La découverte de l’amérique is the most recent volume in the French series published by Flammarion. The collection deals with historical, political, social, and economic subjects in the main, but also touches on anthropology and the fine arts. To date 18 volumes have appeared and 91 additional titles are in preparation. Of the former group, only the volume under review pertains to Latin America; of the latter, at least three books will possibly interest Latin Americanists when they are published.
La découverte de l’amérique is a small book. The 98 pages of text are supplemented by a chronology of discovery (from 874-1550 A.D.), a few quotes from six documents (ranging from Norse sagas to Bishop Las Casas), a bibliography, and an index.

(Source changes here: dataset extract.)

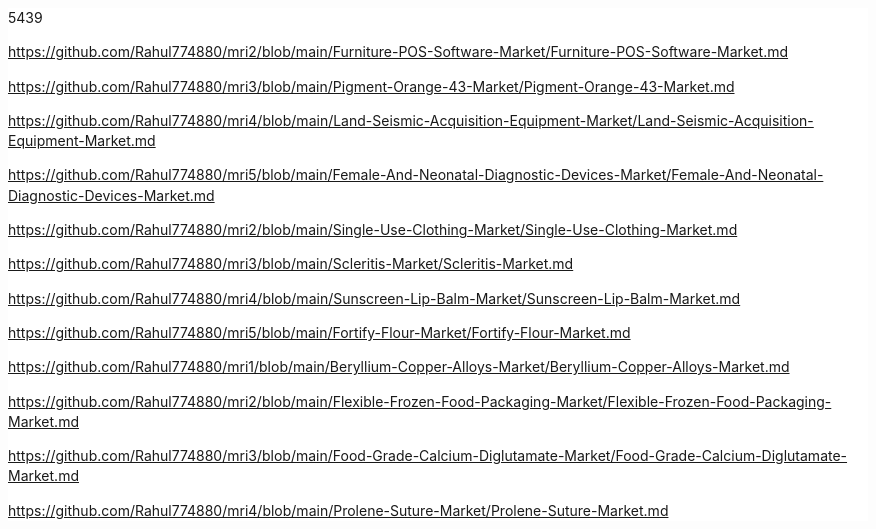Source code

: 5439</p><p><a href="https://github.com/Rahul774880/mri2/blob/main/Furniture-POS-Software-Market/Furniture-POS-Software-Market.md">https://github.com/Rahul774880/mri2/blob/main/Furniture-POS-Software-Market/Furniture-POS-Software-Market.md</a></p><p><a href="https://github.com/Rahul774880/mri3/blob/main/Pigment-Orange-43-Market/Pigment-Orange-43-Market.md">https://github.com/Rahul774880/mri3/blob/main/Pigment-Orange-43-Market/Pigment-Orange-43-Market.md</a></p><p><a href="https://github.com/Rahul774880/mri4/blob/main/Land-Seismic-Acquisition-Equipment-Market/Land-Seismic-Acquisition-Equipment-Market.md">https://github.com/Rahul774880/mri4/blob/main/Land-Seismic-Acquisition-Equipment-Market/Land-Seismic-Acquisition-Equipment-Market.md</a></p><p><a href="https://github.com/Rahul774880/mri5/blob/main/Female-And-Neonatal-Diagnostic-Devices-Market/Female-And-Neonatal-Diagnostic-Devices-Market.md">https://github.com/Rahul774880/mri5/blob/main/Female-And-Neonatal-Diagnostic-Devices-Market/Female-And-Neonatal-Diagnostic-Devices-Market.md</a></p><p><a href="https://github.com/Rahul774880/mri2/blob/main/Single-Use-Clothing-Market/Single-Use-Clothing-Market.md">https://github.com/Rahul774880/mri2/blob/main/Single-Use-Clothing-Market/Single-Use-Clothing-Market.md</a></p><p><a href="https://github.com/Rahul774880/mri3/blob/main/Scleritis-Market/Scleritis-Market.md">https://github.com/Rahul774880/mri3/blob/main/Scleritis-Market/Scleritis-Market.md</a></p><p><a href="https://github.com/Rahul774880/mri4/blob/main/Sunscreen-Lip-Balm-Market/Sunscreen-Lip-Balm-Market.md">https://github.com/Rahul774880/mri4/blob/main/Sunscreen-Lip-Balm-Market/Sunscreen-Lip-Balm-Market.md</a></p><p><a href="https://github.com/Rahul774880/mri5/blob/main/Fortify-Flour-Market/Fortify-Flour-Market.md">https://github.com/Rahul774880/mri5/blob/main/Fortify-Flour-Market/Fortify-Flour-Market.md</a></p><p><a href="https://github.com/Rahul774880/mri1/blob/main/Beryllium-Copper-Alloys-Market/Beryllium-Copper-Alloys-Market.md">https://github.com/Rahul774880/mri1/blob/main/Beryllium-Copper-Alloys-Market/Beryllium-Copper-Alloys-Market.md</a></p><p><a href="https://github.com/Rahul774880/mri2/blob/main/Flexible-Frozen-Food-Packaging-Market/Flexible-Frozen-Food-Packaging-Market.md">https://github.com/Rahul774880/mri2/blob/main/Flexible-Frozen-Food-Packaging-Market/Flexible-Frozen-Food-Packaging-Market.md</a></p><p><a href="https://github.com/Rahul774880/mri3/blob/main/Food-Grade-Calcium-Diglutamate-Market/Food-Grade-Calcium-Diglutamate-Market.md">https://github.com/Rahul774880/mri3/blob/main/Food-Grade-Calcium-Diglutamate-Market/Food-Grade-Calcium-Diglutamate-Market.md</a></p><p><a href="https://github.com/Rahul774880/mri4/blob/main/Prolene-Suture-Market/Prolene-Suture-Market.md">https://github.com/Rahul774880/mri4/blob/main/Prolene-Suture-Market/Prolene-Suture-Market.md</a></p>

For those familiar with the voyages of the Vikings and Columbus, this book offers little. It is an extremely brief summary of all the well-known and non-controversial names, dates, and places. Even in the chapter that purports to treat “problems and controversies” the most exciting notion put forth is that the infinitive découvir (to discover) implies an intentional act. In other words, the author maintains that if Columbus went forth to discover we may be certain that he (or his superiors) already knew what it was he was to discover. Conversely, when an early voyager stumbled blindly onto a new land, he found (not discovered) it!
Bearing the above lesson in semantics in mind, the reader may “discover” this an interesting re-hash of a few voyages; he will “find” nothing new or unique about it.